The Healthcare Innovation Lab is helping support BJC and WashU’s Tele Critical Care (TCC) team in the transition from a vendor-provided platform for patient monitoring and analytics into Epic Monitor. The transition to Epic Monitor is starting with three BJC ICU units in Q4 2024 and will be rolled out to all monitored units in a phased approach going into 2025.
Within the Epic Predictive Analytics Program, work is being done to analyze and assess four Epic-based predictive models to be used for quality assurance and clinical decision support within Epic Monitor. The Epic models are assessed for accuracy and their performance in comparison to the counterpart vendor-provided models. These Epic-based models include:
- ICU In-Hospital Mortality Risk – — Calculates a patient’s expected mortality risk for retrospective risk-adjusted benchmarking of ICU mortality rates, enabling the clinical team to see outcomes and quality of care in their ICUs.

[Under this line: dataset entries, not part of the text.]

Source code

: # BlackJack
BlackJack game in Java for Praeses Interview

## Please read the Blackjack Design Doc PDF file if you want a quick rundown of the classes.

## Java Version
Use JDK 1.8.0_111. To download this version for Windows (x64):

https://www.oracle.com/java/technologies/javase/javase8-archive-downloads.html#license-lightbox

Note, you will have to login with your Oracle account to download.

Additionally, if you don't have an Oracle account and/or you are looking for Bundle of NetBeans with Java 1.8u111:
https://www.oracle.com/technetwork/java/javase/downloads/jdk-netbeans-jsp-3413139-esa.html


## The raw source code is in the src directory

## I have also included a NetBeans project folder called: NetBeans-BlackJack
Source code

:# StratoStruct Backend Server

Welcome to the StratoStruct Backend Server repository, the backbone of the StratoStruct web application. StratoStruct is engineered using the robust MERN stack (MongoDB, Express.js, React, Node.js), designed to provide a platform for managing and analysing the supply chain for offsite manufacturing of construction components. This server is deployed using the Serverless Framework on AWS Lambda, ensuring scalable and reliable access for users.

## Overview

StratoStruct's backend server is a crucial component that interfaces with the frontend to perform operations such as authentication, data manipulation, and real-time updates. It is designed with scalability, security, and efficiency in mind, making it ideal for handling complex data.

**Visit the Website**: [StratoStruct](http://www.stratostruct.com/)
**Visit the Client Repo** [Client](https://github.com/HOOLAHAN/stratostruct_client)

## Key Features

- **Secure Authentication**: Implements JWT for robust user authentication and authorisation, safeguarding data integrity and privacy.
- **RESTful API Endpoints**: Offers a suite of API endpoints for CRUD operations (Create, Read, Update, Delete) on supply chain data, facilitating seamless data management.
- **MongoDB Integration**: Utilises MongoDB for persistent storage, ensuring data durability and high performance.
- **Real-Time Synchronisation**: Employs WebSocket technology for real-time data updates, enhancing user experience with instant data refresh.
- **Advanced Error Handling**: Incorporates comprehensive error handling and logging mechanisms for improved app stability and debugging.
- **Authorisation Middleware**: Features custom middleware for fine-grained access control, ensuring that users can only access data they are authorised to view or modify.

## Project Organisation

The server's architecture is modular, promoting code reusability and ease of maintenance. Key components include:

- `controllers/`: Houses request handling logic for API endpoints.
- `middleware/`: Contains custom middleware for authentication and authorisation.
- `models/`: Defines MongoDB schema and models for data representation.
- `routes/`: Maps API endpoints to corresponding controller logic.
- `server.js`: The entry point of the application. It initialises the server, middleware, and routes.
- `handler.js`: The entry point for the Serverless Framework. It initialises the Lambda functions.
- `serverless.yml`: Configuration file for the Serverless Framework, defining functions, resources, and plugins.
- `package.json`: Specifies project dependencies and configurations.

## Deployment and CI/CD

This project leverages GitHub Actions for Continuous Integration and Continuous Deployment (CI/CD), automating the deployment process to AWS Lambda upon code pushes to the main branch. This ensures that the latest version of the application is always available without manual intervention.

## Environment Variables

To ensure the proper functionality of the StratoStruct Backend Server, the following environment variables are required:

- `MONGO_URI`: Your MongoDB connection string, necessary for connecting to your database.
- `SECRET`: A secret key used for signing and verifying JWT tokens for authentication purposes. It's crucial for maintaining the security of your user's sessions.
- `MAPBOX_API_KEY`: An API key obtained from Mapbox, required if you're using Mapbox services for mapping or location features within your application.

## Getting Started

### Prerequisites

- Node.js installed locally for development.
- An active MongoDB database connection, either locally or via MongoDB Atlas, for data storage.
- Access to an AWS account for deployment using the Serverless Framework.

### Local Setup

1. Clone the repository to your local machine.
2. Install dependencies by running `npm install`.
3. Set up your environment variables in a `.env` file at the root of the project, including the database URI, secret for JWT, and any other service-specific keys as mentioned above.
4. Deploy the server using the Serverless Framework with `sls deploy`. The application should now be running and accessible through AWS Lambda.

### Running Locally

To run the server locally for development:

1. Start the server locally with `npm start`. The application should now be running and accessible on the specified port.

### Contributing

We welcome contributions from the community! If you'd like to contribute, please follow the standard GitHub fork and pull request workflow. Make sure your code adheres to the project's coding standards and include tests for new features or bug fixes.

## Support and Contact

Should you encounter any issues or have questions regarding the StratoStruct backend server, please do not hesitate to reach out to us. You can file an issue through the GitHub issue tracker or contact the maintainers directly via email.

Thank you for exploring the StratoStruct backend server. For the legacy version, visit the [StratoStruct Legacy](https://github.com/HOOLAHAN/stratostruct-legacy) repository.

- ICU Length of Stay – — Calculates a patient’s expected length of stay in the ICU for retrospective risk-adjusted benchmarking, enabling the clinical team to see outcomes and quality of care in their ICUs.
- Risk of ICU Readmission or Mortality – — Identifies patients who are at risk of being readmitted to the ICU or dying, helping ICU clinicians make better better-informed decisions during rounding and discharge planning workflows.
- Deterioration Index – — Provides a trending risk score to identify patients who are clinically deteriorating, allowing for the stratification of patient populations to better monitor the progression of individual patients.
The Lab is also assisting the Epic Monitor implementation with updating some classical (non-predictive) scoring systems. This work involves separating a prioritization score developed by Epic into two separate prioritization scores: one for clinical risk and one for incomplete daily review/documentation.